The Gioventù Italiana del Littorio (GIL) was the most important youth organization of the Fascist regime between 1937 and 1943. Like other Fascist institutions, it devoted huge resources to sport, which represented one of the main activities practiced by its members.
Sport within the GIL, however, was not inclusive: several categories of people were excluded or forced to practice sports separately.
First of all, women were allowed to engage in sporting activities only to a limited extent and always separately from men. In line with the regime's policies, the GIL believed that women should be educated to become “spose e madri esemplari” (exemplary wives and mothers) and, despite the openings toward female mobilization that occurred in the second half of the 1930s, it continued to impose strict limits on the sporting activities of female members.
From 1938, moreover, the GIL excluded members of Jewish origin from sport, as from all other activities.
Finally, following the general Fascist policy toward people with disabilities, the organization did not allow members considered physically unfit to practice sports.

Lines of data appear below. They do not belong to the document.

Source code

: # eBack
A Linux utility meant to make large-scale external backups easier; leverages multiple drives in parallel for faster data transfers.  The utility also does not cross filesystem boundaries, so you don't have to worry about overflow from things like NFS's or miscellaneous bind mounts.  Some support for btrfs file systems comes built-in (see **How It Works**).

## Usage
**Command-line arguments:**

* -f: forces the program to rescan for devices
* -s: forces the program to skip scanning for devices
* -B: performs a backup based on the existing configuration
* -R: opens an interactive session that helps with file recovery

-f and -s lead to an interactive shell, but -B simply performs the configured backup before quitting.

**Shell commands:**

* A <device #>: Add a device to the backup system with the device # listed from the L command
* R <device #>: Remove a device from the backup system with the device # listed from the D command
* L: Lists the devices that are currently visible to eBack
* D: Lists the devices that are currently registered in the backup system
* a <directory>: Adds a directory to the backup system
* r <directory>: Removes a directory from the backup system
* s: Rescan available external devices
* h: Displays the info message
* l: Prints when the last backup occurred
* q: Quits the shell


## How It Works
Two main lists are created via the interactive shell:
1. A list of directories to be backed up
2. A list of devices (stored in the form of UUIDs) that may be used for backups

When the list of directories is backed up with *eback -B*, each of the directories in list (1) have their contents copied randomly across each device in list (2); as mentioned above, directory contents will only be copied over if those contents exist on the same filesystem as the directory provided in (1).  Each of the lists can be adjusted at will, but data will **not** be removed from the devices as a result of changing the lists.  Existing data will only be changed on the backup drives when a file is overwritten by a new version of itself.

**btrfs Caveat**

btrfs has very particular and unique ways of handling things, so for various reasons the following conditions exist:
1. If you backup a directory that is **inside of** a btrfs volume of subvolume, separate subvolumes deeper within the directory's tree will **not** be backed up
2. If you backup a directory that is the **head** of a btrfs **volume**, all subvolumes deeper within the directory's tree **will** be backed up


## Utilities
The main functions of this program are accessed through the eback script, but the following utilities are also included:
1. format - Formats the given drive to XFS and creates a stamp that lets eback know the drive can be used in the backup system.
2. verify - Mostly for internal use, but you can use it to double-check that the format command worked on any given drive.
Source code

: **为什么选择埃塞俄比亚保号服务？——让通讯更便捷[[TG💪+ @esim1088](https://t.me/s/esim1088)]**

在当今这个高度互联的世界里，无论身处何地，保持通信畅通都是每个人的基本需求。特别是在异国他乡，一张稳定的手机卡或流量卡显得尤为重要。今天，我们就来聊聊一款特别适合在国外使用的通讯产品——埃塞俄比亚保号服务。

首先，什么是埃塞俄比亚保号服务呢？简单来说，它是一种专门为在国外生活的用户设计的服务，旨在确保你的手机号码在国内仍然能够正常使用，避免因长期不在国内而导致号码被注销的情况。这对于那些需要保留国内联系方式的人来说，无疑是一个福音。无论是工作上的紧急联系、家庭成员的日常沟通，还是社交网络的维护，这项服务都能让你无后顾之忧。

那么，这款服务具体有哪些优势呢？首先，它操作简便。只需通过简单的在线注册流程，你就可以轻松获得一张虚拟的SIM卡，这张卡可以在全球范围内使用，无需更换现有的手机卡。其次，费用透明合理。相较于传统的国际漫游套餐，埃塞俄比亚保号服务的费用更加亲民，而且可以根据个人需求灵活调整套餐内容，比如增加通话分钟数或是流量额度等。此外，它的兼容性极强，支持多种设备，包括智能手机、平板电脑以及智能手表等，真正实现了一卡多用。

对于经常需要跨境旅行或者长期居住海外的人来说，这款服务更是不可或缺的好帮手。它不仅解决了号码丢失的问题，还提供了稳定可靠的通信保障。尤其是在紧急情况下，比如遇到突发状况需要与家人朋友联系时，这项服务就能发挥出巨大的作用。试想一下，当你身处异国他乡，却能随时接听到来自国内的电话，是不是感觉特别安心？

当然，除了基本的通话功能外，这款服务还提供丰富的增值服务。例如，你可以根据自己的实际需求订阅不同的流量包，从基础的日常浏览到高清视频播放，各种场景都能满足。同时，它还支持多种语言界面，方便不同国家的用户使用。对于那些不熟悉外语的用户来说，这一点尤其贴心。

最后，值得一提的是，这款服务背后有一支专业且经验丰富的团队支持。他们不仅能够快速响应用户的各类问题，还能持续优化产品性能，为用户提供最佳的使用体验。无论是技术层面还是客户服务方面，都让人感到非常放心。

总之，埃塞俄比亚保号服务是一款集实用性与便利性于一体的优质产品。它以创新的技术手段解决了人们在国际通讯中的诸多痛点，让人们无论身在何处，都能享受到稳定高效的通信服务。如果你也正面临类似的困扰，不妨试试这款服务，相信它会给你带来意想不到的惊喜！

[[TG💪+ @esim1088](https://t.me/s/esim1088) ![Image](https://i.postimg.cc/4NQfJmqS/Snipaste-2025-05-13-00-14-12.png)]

Only during the Second World War, some limited forms of corrective gymnastics were introduced for them.
In essence, within the GIL – as in the broader Fascist policy – sport was not a tool for inclusion, but for exclusion.

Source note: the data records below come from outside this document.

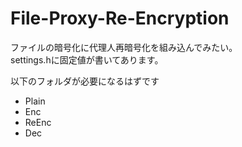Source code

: # File-Proxy-Re-Encryption

ファイルの暗号化に代理人再暗号化を組み込んでみたい。  
settings.hに固定値が書いてあります。  

以下のフォルダが必要になるはずです

 - Plain
 - Enc
 - ReEnc
 - Dec
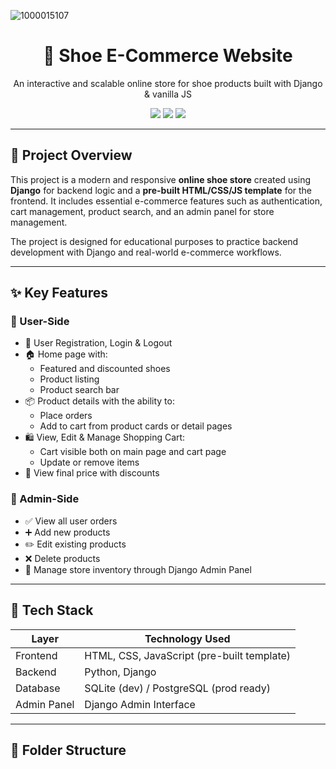 ![1000015107](https://github.com/user-attachments/assets/8eb706de-6a9b-496f-a196-4e6eb1f36d79)
<div align="center">
  <h1>👟 Shoe E-Commerce Website</h1>
  <p>An interactive and scalable online store for shoe products built with Django & vanilla JS</p>
  <img src="https://img.shields.io/badge/Backend-Django-blue?style=for-the-badge" />
  <img src="https://img.shields.io/badge/Frontend-HTML%20%7C%20CSS%20%7C%20JS-orange?style=for-the-badge" />
  <img src="https://img.shields.io/badge/Status-In%20Progress-yellow?style=for-the-badge" />
</div>

---

## 🚀 Project Overview

This project is a modern and responsive **online shoe store** created using **Django** for backend logic and a **pre-built HTML/CSS/JS template** for the frontend. It includes essential e-commerce features such as authentication, cart management, product search, and an admin panel for store management.

The project is designed for educational purposes to practice backend development with Django and real-world e-commerce workflows.

---

## ✨ Key Features

### 🛒 User-Side

- 🔐 User Registration, Login & Logout
- 🏠 Home page with:
  - Featured and discounted shoes
  - Product listing
  - Product search bar
- 📦 Product details with the ability to:
  - Place orders
  - Add to cart from product cards or detail pages
- 🛍 View, Edit & Manage Shopping Cart:
  - Cart visible both on main page and cart page
  - Update or remove items
- 💸 View final price with discounts

### 🔧 Admin-Side

- ✅ View all user orders
- ➕ Add new products
- ✏️ Edit existing products
- ❌ Delete products
- 🧾 Manage store inventory through Django Admin Panel

---

## 🧰 Tech Stack

| Layer       | Technology Used         |
|-------------|--------------------------|
| Frontend    | HTML, CSS, JavaScript (pre-built template) |
| Backend     | Python, Django           |
| Database    | SQLite (dev) / PostgreSQL (prod ready) |
| Admin Panel | Django Admin Interface   |

---

## 📂 Folder Structure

My paper aims to analyze the politicies of the GIL toward these “discriminated” categories and the limits within which they managed to engage in sporting activities.
Main sources of the paper will be documents from the Archivio Centrale dello Stato, the Archivio Storico del CONI, and contemporary press. The paper is part of a broader research, currently in progress, on the history and activities of the Gioventù Italiana del Littorio.